# question for Natalie(DaneMamma)



## naturalfeddogs (Jan 6, 2011)

Wayne just brought home a two year old chesapeake bay retriever from work. He is remodling an old house turning it into a vet clinic. A lady who works there convinced us to take the dog who was being kept in an abusive situation. She is familiar with the dog because she knows the guy who had it. Long story short, Layla did test possitive for heartworms. The lady at the vet is going to treat her for us for free(yea)!!!!! But she told us that first she will have to put Layla on three months of antibiotics BEFORE the actual treatment and that she will have to be kept as calm as possible the whole three months. That is a scary thaught, as I don't yet know how we will manage that part. Why the antibiotics first? I did work as a vet assistant for a number of years and I don't remember that being done before the heartworm treatment. Are you familiar with what she is talking about? I dred trying to keep her somewhere to stay so calm for so long!:frusty:


----------



## DaneMama (Jun 27, 2008)

I'm so sorry to hear about Layla, I hope she pulls through ok.

What antibiotic does the vet want her to be on? 

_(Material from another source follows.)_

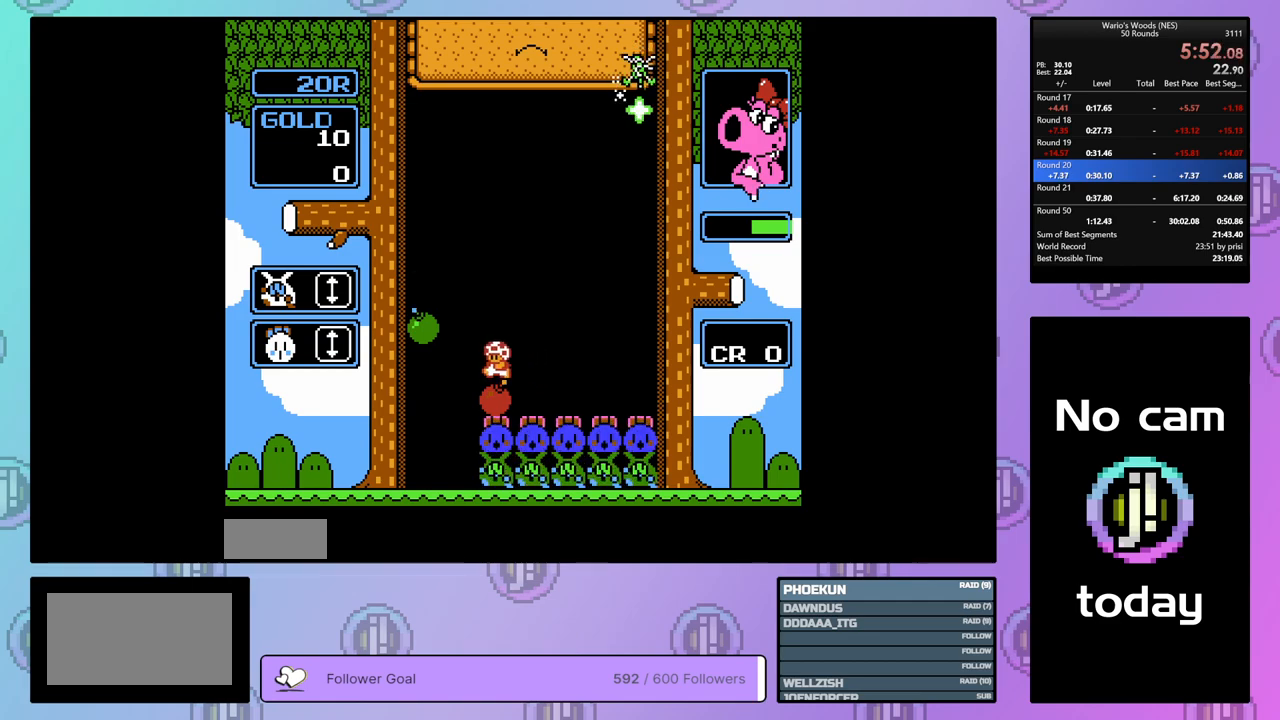
{"buttons": ["DPAD_DOWN", "DPAD_LEFT"], "events": [[17, "DPAD_LEFT", "up"], [383, "DPAD_LEFT", "down"], [417, "DPAD_DOWN", "up"], [483, "DPAD_DOWN", "down"]]}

And I've never heard of doing a round of antibiotics first for HW...what other meds are they giving?


----------



## naturalfeddogs (Jan 6, 2011)

DaneMama said:


> I'm so sorry to hear about Layla, I hope she pulls through ok.
> 
> What antibiotic does the vet want her to be on?
> 
> And I've never heard of doing a round of antibiotics first for HW...what other meds are they giving?


I don't know what it is, its the tech saying this, so I think Wayne will need totalk to the vet herself about it. She isn't on any other meds right now,and I know of no reasons for antibiotics. Unless you can think of a reason that I can't, after Wayne talks to the vet about it, I may see about a second opionion. Its been almost twelve years since working for a vet, so I thaught maybe something about the treatment had changed that I don't know about. Thats why I was wanting your thaughts on it. If anyone knew, I know you would.


----------



## DaneMama (Jun 27, 2008)

Definitely keep me posted on it, let me know what meds they put her on.


----------



## naturalfeddogs (Jan 6, 2011)

I will, thanks!


----------



## werecatrising (Oct 15, 2010)

Are they putting her on doxycycline? It is given to protect against a bacteria the worms produce as they die off.


----------



## RachelsaurusRexU (Sep 4, 2010)

werecatrising said:


> Are they putting her on doxycycline? It is given to protect against a bacteria the worms produce as they die off.


When I adopted Romeo he was HW+ and this is what my vet did for his treatment.


----------



## RawFedDogs (Jun 16, 2008)

There is an alternative heartworm treatment you might want to look into ... IF the heartworm infestation is relative light ... You can elect to do none of the dangerous treatment and just give Heartguard every 30 days for 2 years. During that 2 years the Heartguard will kill any new hearworms born to the adults and the adults will die in 2 years. Presto ... in 2 years no more heartworms and no dangerous chemicals need to be given other than normal heartworm pills. No quiet time, no other things than just normal heartworm prevenative every 30 days. Look into it. You should find lots of references to it around the internet. I've been seeing it for years.


----------



## DaneMama (Jun 27, 2008)

werecatrising said:


> Are they putting her on doxycycline? It is given to protect against a bacteria the worms produce as they die off.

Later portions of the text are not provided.